Many clinicians find that parent and teacher rating scales are helpful in the diagnostic process as a way of obtaining a description of the child’s behaviour that can readily be compared to age norms. Some children with high levels of restlessness, inattentiveness and impulsiveness have medical problems or developmental delays that must be identified as part of the assessment. Children with learning difficulties may be symptomatic at school and during homework sessions because they are struggling with the academic material. Other children may be symptomatic at home only suggesting some parenting, social or environmental problem. It can be very difficult to identify which children have specific learning difficulties in the doctor’s office. Consequently, consultation with an educational psychologist can be very helpful in getting a complete picture of the child’s strengths and difficulties.
Interventions
Stimulant medication (such as methylphenidate, RitalinTM) in various short and long acting preparations plays an important role in the treatment of ADHD. More recently, non-stimulant medications, such as Atomoxetine, have become available and play an important role in treatment.

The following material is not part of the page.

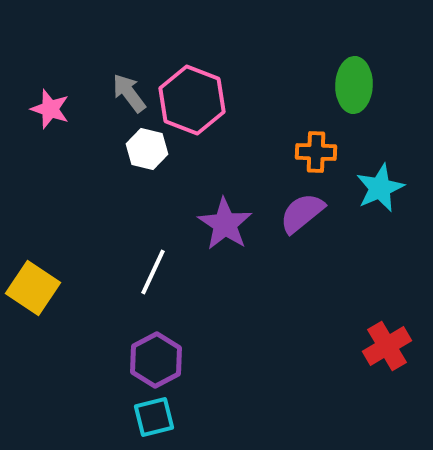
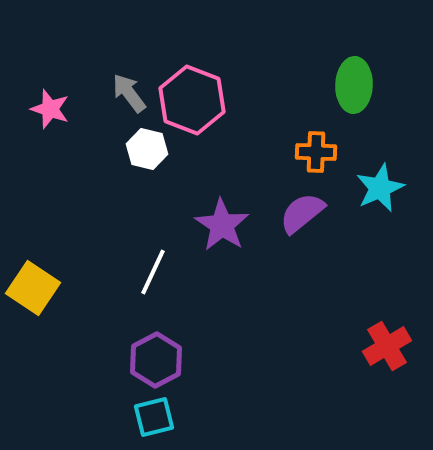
purple star: moved 3 px left, 1 px down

These medications can help a large number of affected individuals by improving their attentiveness, impulse control and reducing their activity level. Also effective are intensive behavioural interventions that involve a combination of self-control training for the child and education in parenting strategies for the parents. Positive parental attention, rewards for appropriate behaviours, and negative consequences for misbehaviours (e.g., prohibiting children from playing with their favourite toy) are recommended procedures in behavioural treatments. Teachers can also apply similar strategies within their classrooms. Available evidence indicates that the best interventions are a combination of medication, behavioural interventions and school-based programming for behaviour and learning. These treatments have to be intensive and long term to have their optimal impact. Direct training of cognitive functions such as working memory (that ability to hold and manipulate information in short-term memory) has shown promise as a potentially effective intervention. Some children may show improved behaviour upon removal of certain foods from their diet although the generality of this effect is not known and training of the brains electrical activities may improve alertness and behaviour in some children. That said a major issue with these treatments pertains to the generalization of improvements across settings. Future research examining factors that affect treatment outcomes (individual and contextual) should be conducted to improve children’s treatment gains over time and in different contexts.